Work to be completed -> Give the lines below again, exactly as they stand, and leave out the images.

Recorded information ->
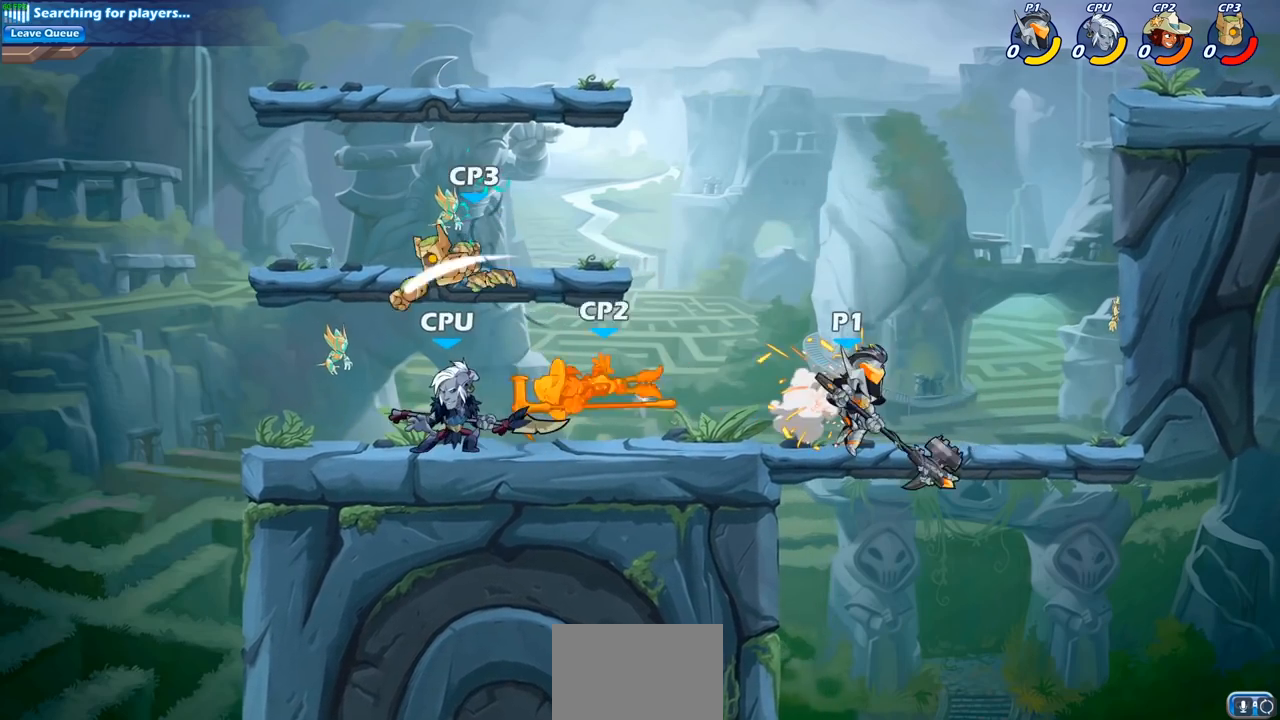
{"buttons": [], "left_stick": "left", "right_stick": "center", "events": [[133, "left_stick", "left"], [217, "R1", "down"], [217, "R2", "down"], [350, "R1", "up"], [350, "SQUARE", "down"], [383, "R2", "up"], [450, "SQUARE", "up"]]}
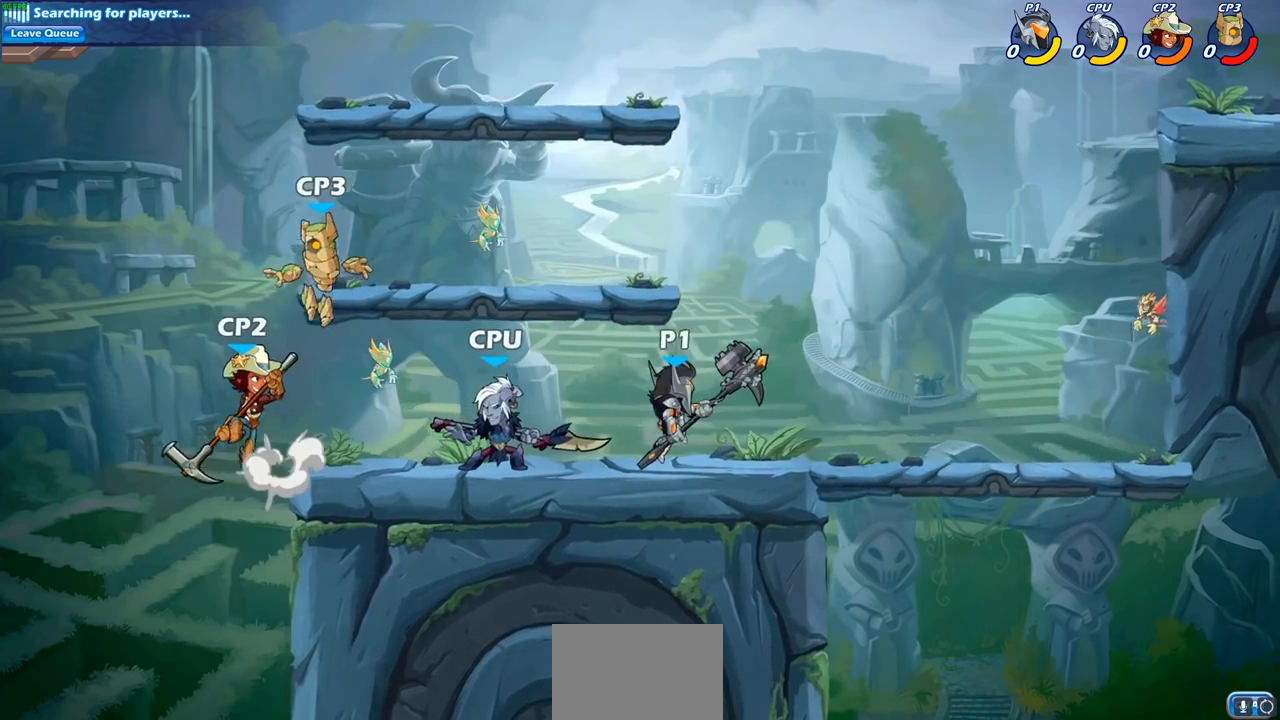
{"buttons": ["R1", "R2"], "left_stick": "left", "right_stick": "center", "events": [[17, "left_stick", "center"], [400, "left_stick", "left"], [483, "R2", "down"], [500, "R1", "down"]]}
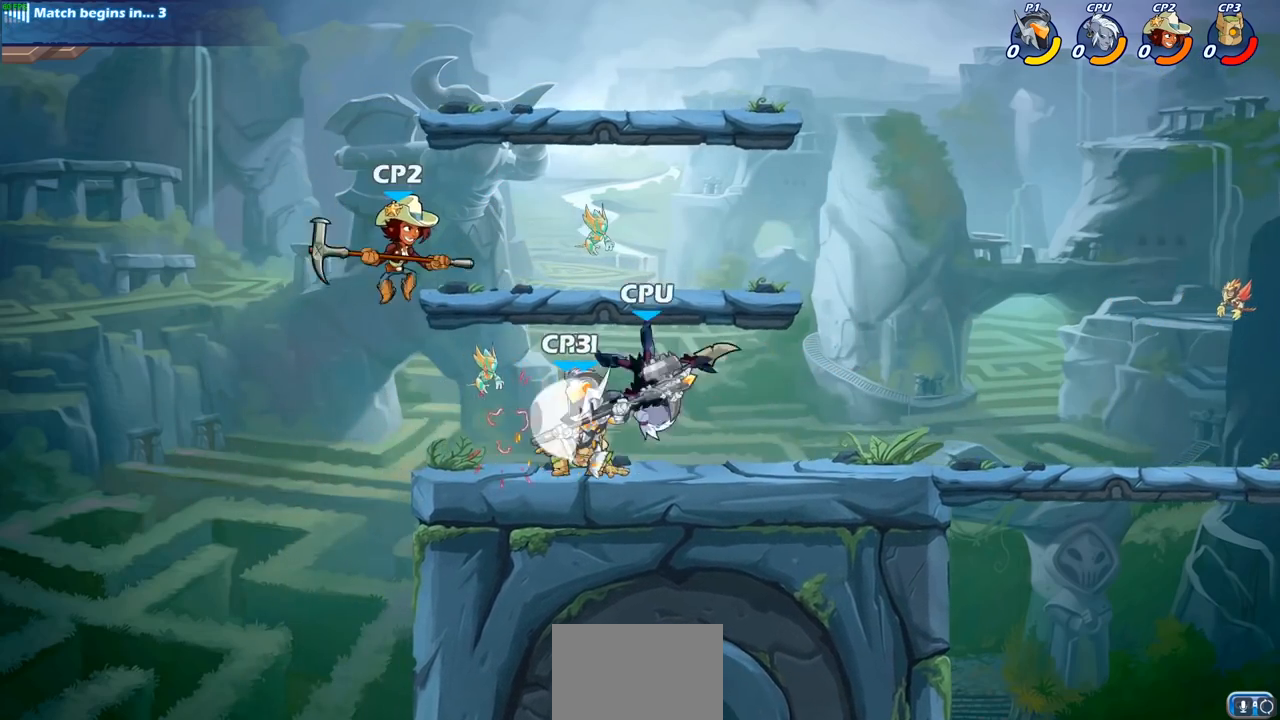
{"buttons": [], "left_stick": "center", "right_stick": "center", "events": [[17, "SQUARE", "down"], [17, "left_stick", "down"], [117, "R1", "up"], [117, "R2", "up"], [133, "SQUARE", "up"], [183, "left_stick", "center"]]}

Result ->
{"buttons": [], "left_stick": "left", "right_stick": "center", "events": [[133, "left_stick", "left"], [217, "R1", "down"], [217, "R2", "down"], [350, "R1", "up"], [350, "SQUARE", "down"], [383, "R2", "up"], [450, "SQUARE", "up"]]}
{"buttons": ["R1", "R2"], "left_stick": "left", "right_stick": "center", "events": [[17, "left_stick", "center"], [400, "left_stick", "left"], [483, "R2", "down"], [500, "R1", "down"]]}
{"buttons": [], "left_stick": "center", "right_stick": "center", "events": [[17, "SQUARE", "down"], [17, "left_stick", "down"], [117, "R1", "up"], [117, "R2", "up"], [133, "SQUARE", "up"], [183, "left_stick", "center"]]}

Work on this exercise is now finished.